具体的には、得られた供試材より、引張り方向が圧延方向に対して平行方向になるようにJIS5号試験片を採取し、JISZ2241に準じて引張り試験を行って、引張強度、0.2%耐力、伸び(破断伸び)を求めた。なお、これら引張り試験は、各供試材につき3回(n=3)行い、その平均値で算出した。
引張り強度が190MPa以上であった最終板を強度評価良好(〇)とし、190MPa未満であった最終板を強度評価不良(×)とした。0.2%耐力が155MPa未満であった最終板を形状凍結性評価良好(〇)とし、155MPa以上であった最終板を形状凍結性評価不良(×)とした。伸びの値が15%以上であった最終板を成形性評価良好(〇)とし、伸びの値が15%未満であった最終板を成形性評価不良(×)とした。また、0.2%耐力が160MPa以上であった予歪導入後時効処理材を成形品強度評価良好(〇)とし、160MPa未満であった予歪導入後時効処理材を成形品強度評価不良(×)とした。これらの評価結果を表3、表4に示す。
【0051】
〔曲げ試験による曲げ加工性の評価〕
曲げ試験用の試験片として、最終板について圧延方向に対して0°方向(L方向)を長手方向として25mm×50mm寸法の試験片を採取した。曲げ試験は、試験片の長手方向に対して90°方向をポンチ径1mmのポンチに押し当てた状態で、40°から60°に曲げたあと、試験片同士が密着するまで圧縮加工した。曲げ加工性の評価は、密着曲げ後の曲げ部の表面状態によって、割れ・シワなし〜破断までを0〜4点の点数でランク付けすることにより行った。0〜1点であった最終板を曲げ加工性評価良好(〇)とし、2〜4点であった最終板を曲げ加工性評価不良(×)とした。なお、これら曲げ試験は、各供試材につき3回(n=3)行い、その平均値で算出した。これらの評価結果を表3、表4に示す。
【0052】
【表3】
【0053】
【表4】
【0054】
〔各供試材の特性の評価結果〕
供試材の特性評価結果を示す表3における実施例1〜8は、本発明の組成範囲内であり、最終板の引張り強度、最終板の0.2%耐力、最終板の伸びの値、予歪導入後時効処理材の0.2%耐力、最終板の曲げ加工性とも全て、基準値を満たしていた。具体的には、最終板の引張り強度:190MPa以上、最終板の0.2%耐力:155MPa未満、最終板の伸びの値:15%以上、予歪導入後時効処理材の0.2%耐力:160MPa以上、最終板の曲げ加工性:0〜1点の基準値を満たしていた。すなわち、実施例1〜8は、強度評価良好、形状凍結性評価良好、成形性評価良好、成形品強度評価良好、曲げ加工性評価良好であった。
【0055】
これに対し、供試材の特性評価結果を示す表4における比較例1〜13は、本発明の組成範囲外であり、最終板の引張り強度、最終板の0.2%耐力、最終板の伸びの値、予歪導入後時効処理材の0.2%耐力、最終板の曲げ加工性のうち、少なくとも一つについて、基準値を満たしていなかった。

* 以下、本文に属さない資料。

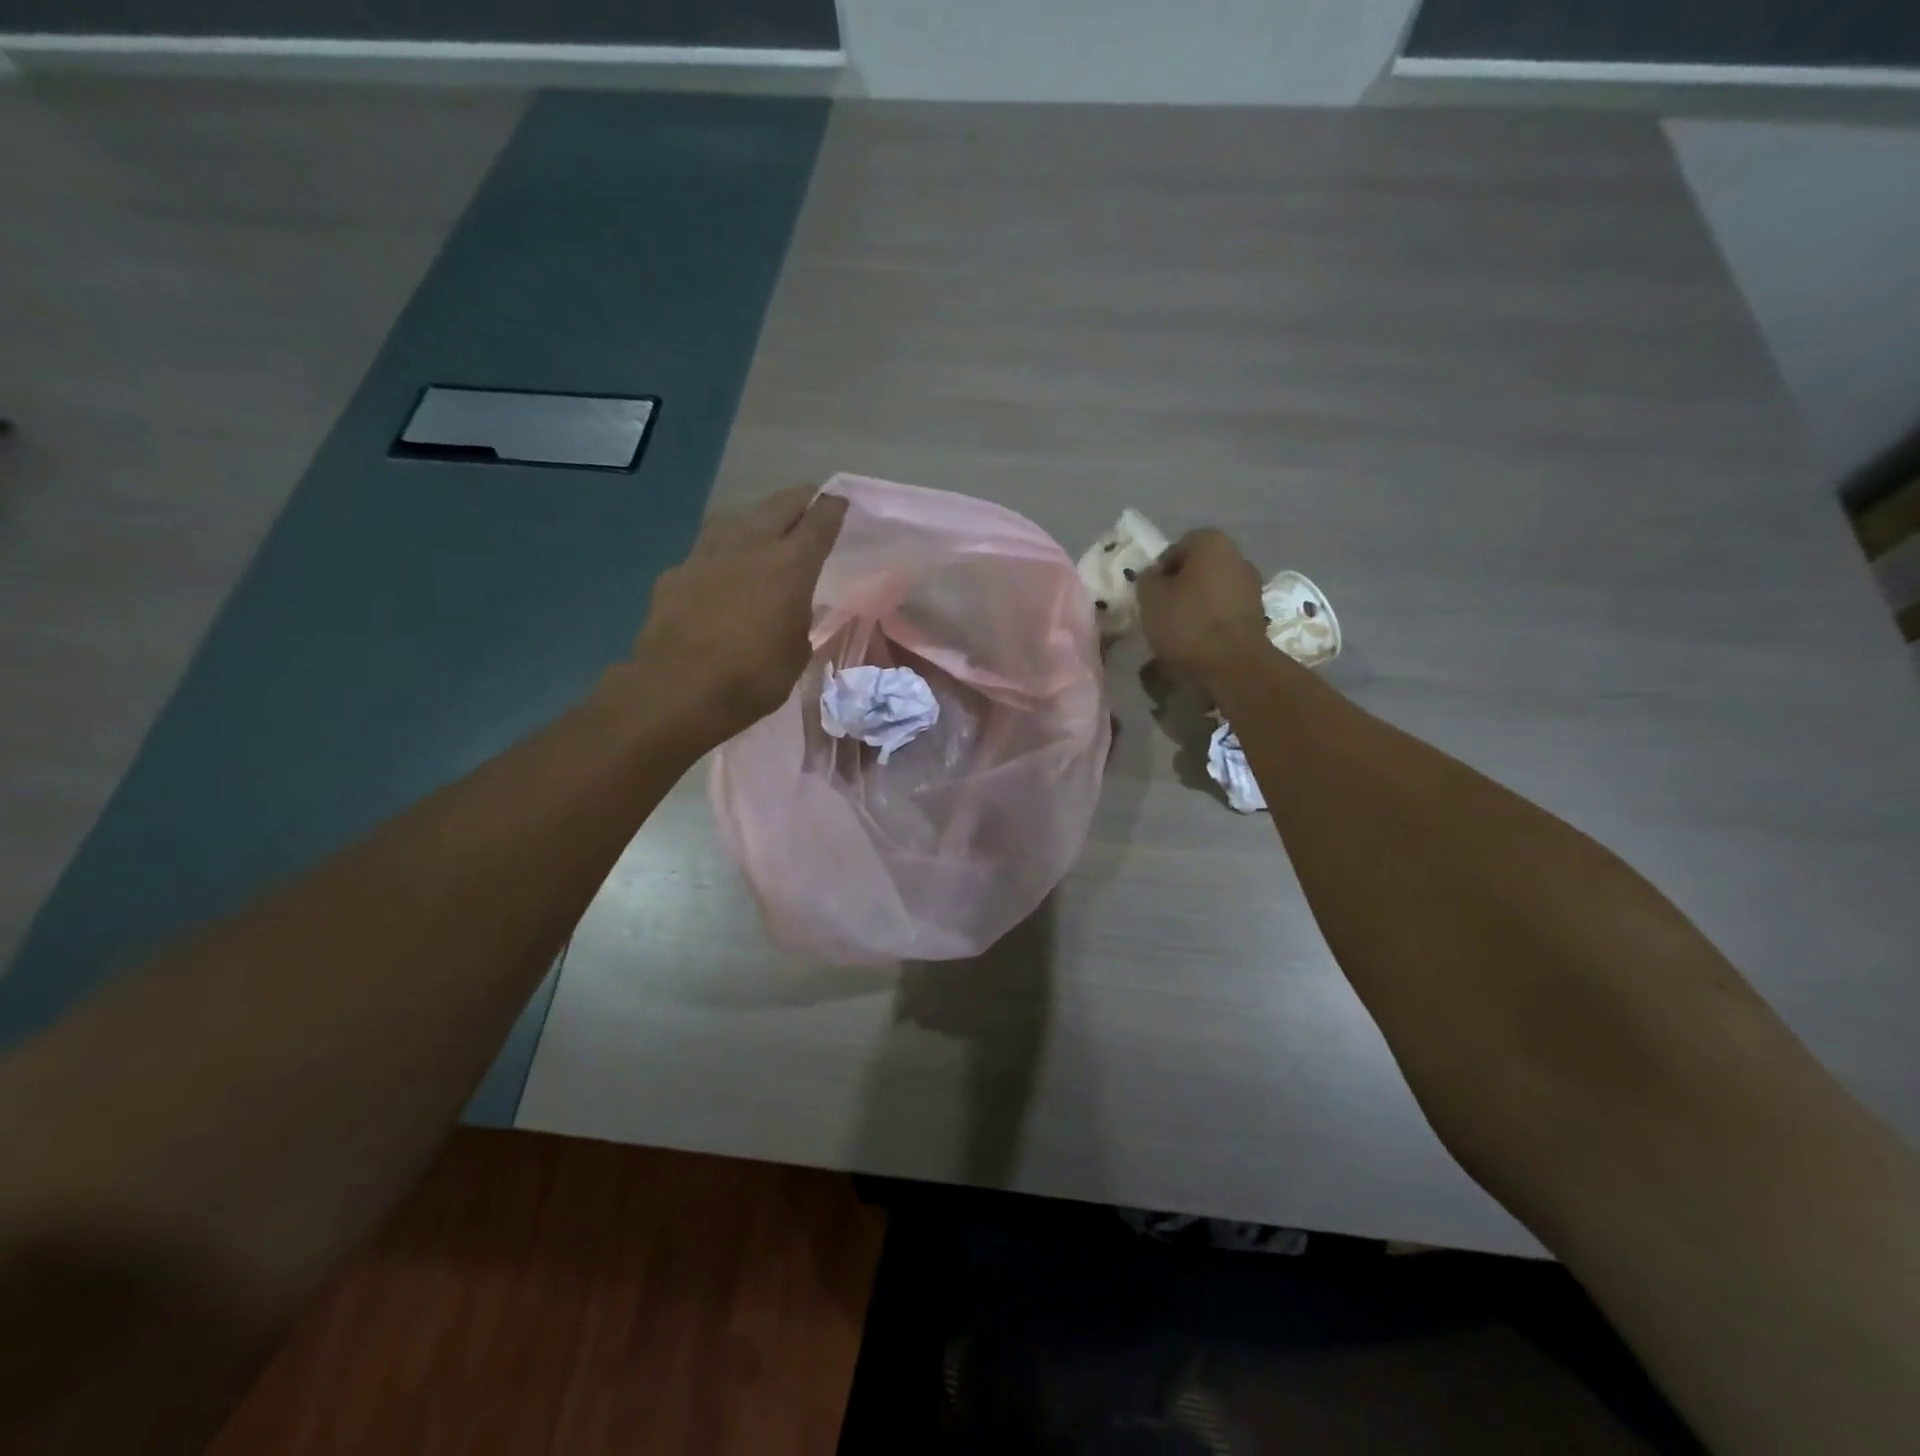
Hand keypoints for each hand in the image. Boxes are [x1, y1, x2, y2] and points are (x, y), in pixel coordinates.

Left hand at [627, 486, 847, 747]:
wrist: (679, 691)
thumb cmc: (753, 678)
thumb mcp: (797, 652)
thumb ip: (797, 619)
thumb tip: (789, 609)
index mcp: (790, 566)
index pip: (819, 522)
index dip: (833, 509)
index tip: (840, 503)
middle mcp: (749, 547)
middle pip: (779, 505)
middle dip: (800, 501)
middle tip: (810, 505)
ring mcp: (706, 555)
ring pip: (735, 521)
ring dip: (752, 525)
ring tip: (757, 541)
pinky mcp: (674, 574)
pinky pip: (702, 556)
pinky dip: (716, 564)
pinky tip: (714, 585)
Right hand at [1137, 529, 1268, 689]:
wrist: (1231, 664)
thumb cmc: (1187, 622)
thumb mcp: (1150, 598)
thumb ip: (1147, 579)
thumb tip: (1154, 577)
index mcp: (1212, 543)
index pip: (1178, 547)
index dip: (1160, 569)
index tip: (1150, 593)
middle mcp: (1238, 557)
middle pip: (1199, 568)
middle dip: (1180, 585)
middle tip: (1162, 609)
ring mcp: (1252, 586)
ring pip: (1213, 590)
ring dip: (1197, 603)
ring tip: (1178, 629)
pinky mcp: (1258, 614)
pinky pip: (1225, 611)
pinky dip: (1212, 620)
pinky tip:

比較例1は、Si、Mn、Mg含有量が低すぎたため、最終板の強度評価不良、成形品の強度評価不良であった。比較例2は、Si、Cu含有量が高すぎたため、形状凍結性評価不良、曲げ加工性評価不良であった。比較例3は、Si、Cu含有量が高すぎたため、形状凍結性評価不良、曲げ加工性評価不良であった。比較例4は、Fe、Cu含有量が高すぎたため、形状凍結性評価不良、成形性評価不良、曲げ加工性評価不良であった。比較例5は、Fe、Cu含有量が高すぎたため、形状凍結性評価不良、曲げ加工性評価不良であった。比較例6は、Cu含有量が高すぎたため、形状凍結性評価不良、成形性評価不良、曲げ加工性評価不良であった。比較例7は、Cu含有量が高すぎたため、形状凍結性評価不良、曲げ加工性評価不良であった。比較例8は、Cu含有量が高すぎ、Mg含有量が低すぎたため、最終板の強度評価不良、成形品の強度評価不良、曲げ加工性評価不良であった。比較例9は、Cu、Mg含有量が高すぎたため、形状凍結性評価不良、成形性評価不良、曲げ加工性評価不良であった。比較例10は、Cu含有量が高すぎたため、形状凍結性評価不良、曲げ加工性評価不良であった。比較例11は、Mn含有量が高すぎたため、曲げ加工性評価不良であった。比較例12は、Mg含有量が低すぎたため、最終板の強度評価不良、成形品の強度評価不良であった。比較例13は、Si含有量が低すぎたため、最終板の強度評価不良、成形品の強度評価不良であった。
【0056】
以上のことから、上記特定の成分組成を有し、且つ引張り強度が190MPa以上、0.2%耐力が155MPa未満、伸びの値が15%以上、且つ、2%予歪導入後に170℃×20分間の時効処理を施した後の0.2%耐力が160MPa以上なる値を呈するものが、成形性、曲げ加工性及び形状凍結性に優れた高強度アルミニウム合金板であることが判る。